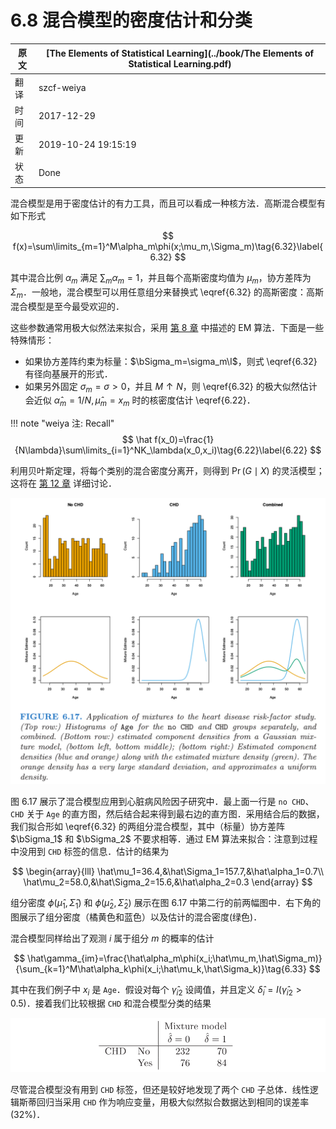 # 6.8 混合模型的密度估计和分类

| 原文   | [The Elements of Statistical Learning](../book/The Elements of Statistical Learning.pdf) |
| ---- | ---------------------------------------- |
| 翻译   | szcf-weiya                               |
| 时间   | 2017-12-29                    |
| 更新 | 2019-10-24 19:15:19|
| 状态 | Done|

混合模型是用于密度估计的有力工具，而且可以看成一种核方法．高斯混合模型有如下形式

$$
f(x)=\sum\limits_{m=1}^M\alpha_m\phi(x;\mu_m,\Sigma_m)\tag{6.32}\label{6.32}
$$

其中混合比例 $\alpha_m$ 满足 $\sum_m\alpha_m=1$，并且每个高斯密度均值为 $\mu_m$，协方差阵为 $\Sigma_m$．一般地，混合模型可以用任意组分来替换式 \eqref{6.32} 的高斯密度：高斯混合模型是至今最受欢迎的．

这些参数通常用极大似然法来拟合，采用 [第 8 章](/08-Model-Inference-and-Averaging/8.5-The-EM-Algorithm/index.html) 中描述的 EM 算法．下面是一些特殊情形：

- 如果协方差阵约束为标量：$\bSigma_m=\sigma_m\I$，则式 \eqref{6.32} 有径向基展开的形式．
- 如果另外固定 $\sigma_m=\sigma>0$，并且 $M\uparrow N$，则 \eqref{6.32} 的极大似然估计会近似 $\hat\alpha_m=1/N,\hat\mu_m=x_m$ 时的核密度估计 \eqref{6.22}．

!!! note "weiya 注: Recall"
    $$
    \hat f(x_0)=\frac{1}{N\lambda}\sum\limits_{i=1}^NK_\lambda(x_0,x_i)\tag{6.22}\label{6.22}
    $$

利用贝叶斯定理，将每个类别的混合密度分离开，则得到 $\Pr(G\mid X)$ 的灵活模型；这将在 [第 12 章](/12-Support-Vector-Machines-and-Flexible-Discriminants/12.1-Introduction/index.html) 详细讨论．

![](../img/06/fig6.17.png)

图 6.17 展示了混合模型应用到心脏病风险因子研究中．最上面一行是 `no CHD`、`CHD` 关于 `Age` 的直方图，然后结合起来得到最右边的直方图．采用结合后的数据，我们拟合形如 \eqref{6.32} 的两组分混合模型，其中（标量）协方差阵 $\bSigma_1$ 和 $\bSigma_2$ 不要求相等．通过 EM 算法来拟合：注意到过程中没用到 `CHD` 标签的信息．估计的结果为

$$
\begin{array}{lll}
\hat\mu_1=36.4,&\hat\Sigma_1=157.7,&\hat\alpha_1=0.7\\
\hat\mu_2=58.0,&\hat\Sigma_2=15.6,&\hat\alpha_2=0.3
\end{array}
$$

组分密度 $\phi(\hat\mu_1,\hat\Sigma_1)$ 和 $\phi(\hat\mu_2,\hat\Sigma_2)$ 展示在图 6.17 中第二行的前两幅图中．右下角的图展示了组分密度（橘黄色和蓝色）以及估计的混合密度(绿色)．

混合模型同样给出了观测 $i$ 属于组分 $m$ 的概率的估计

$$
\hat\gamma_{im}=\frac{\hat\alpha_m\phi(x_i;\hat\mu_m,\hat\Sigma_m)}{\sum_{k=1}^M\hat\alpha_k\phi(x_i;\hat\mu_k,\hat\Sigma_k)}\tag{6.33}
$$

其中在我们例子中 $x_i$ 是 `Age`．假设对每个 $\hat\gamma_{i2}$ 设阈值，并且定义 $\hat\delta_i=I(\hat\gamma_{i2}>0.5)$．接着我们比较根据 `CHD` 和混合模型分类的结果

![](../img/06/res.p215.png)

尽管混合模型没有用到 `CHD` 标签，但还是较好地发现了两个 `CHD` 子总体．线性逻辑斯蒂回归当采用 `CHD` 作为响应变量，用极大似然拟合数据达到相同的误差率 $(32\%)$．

===============

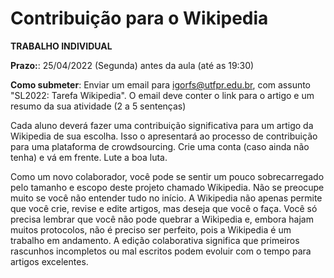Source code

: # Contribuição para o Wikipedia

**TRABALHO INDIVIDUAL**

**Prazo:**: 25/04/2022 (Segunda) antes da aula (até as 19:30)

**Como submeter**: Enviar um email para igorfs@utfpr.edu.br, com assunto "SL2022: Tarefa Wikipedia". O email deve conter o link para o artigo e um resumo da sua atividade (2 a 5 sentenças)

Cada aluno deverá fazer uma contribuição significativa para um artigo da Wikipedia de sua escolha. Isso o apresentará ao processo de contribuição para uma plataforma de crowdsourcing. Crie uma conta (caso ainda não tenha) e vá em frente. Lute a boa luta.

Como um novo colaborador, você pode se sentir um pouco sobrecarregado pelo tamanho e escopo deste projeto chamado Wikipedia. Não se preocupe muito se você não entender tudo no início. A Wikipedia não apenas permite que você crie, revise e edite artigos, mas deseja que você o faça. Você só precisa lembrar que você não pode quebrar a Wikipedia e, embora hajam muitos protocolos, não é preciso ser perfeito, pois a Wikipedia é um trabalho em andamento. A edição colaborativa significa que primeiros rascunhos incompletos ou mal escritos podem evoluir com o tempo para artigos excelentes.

===============

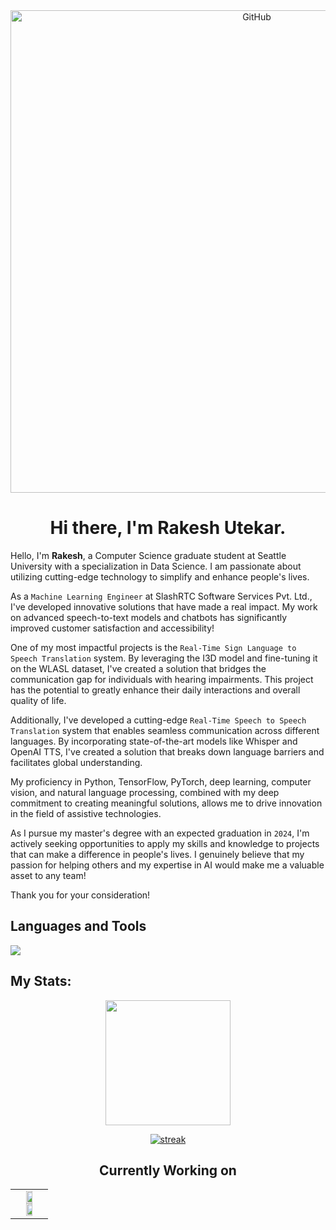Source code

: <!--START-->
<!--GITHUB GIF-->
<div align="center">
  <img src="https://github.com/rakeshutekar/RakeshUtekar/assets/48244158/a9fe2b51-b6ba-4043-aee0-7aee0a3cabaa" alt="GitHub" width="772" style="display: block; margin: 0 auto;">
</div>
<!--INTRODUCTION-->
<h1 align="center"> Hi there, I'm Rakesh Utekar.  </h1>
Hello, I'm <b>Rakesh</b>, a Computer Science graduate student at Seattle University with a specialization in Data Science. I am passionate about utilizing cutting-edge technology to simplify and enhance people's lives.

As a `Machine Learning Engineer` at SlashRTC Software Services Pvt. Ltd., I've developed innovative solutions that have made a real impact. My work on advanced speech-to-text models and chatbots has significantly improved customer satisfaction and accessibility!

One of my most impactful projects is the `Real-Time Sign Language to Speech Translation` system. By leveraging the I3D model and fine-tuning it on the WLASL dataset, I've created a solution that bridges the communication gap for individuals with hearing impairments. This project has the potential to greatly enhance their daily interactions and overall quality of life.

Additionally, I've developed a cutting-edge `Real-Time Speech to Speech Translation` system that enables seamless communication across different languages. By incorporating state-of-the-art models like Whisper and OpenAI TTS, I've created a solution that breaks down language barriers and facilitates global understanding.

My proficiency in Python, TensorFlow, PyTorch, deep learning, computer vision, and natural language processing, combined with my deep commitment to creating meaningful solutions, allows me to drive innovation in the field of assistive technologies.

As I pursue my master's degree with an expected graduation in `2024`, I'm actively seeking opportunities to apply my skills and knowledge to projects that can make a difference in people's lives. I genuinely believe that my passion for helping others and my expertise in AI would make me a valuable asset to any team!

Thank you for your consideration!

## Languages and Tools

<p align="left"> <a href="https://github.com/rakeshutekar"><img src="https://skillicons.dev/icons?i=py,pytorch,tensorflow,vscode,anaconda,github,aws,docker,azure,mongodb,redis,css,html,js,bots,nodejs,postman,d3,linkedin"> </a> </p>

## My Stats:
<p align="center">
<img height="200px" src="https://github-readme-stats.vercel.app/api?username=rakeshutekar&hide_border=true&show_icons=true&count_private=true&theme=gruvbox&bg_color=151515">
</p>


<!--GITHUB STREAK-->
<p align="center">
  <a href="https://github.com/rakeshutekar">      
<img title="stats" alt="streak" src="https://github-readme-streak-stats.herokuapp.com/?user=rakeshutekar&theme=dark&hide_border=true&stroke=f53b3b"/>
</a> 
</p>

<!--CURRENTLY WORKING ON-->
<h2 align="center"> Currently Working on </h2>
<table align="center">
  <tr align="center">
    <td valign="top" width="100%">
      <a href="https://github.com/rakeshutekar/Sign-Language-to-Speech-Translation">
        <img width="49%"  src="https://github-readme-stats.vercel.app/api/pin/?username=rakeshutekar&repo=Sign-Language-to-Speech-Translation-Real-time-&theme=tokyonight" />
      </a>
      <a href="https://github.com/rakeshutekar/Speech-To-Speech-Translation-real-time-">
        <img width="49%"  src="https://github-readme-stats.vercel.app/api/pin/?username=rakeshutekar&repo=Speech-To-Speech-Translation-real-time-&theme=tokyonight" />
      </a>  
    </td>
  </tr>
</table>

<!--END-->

===============

### [JOB]
Of all the material above, only the lines from the one that has "# 6.8 混合模型的密度估计和分类" down to the one that has "其中混合比例 $\alpha_m$ 满足" are to be written out, exactly and with both ends included. Pictures are skipped.

### [EXERCISE SOLUTION]
 # 6.8 混合模型的密度估计和分类

| 原文   | [The Elements of Statistical Learning](../book/The Elements of Statistical Learning.pdf) |
| ---- | ---------------------------------------- |
| 翻译   | szcf-weiya                               |
| 时间   | 2017-12-29                    |
| 更新 | 2019-10-24 19:15:19|
| 状态 | Done|

混合模型是用于密度估计的有力工具，而且可以看成一种核方法．高斯混合模型有如下形式

$$
f(x)=\sum\limits_{m=1}^M\alpha_m\phi(x;\mu_m,\Sigma_m)\tag{6.32}\label{6.32}
$$

其中混合比例 $\alpha_m$ 满足 $\sum_m\alpha_m=1$，并且每个高斯密度均值为 $\mu_m$，协方差阵为 $\Sigma_m$．一般地，混合模型可以用任意组分来替换式 \eqref{6.32} 的高斯密度：高斯混合模型是至今最受欢迎的．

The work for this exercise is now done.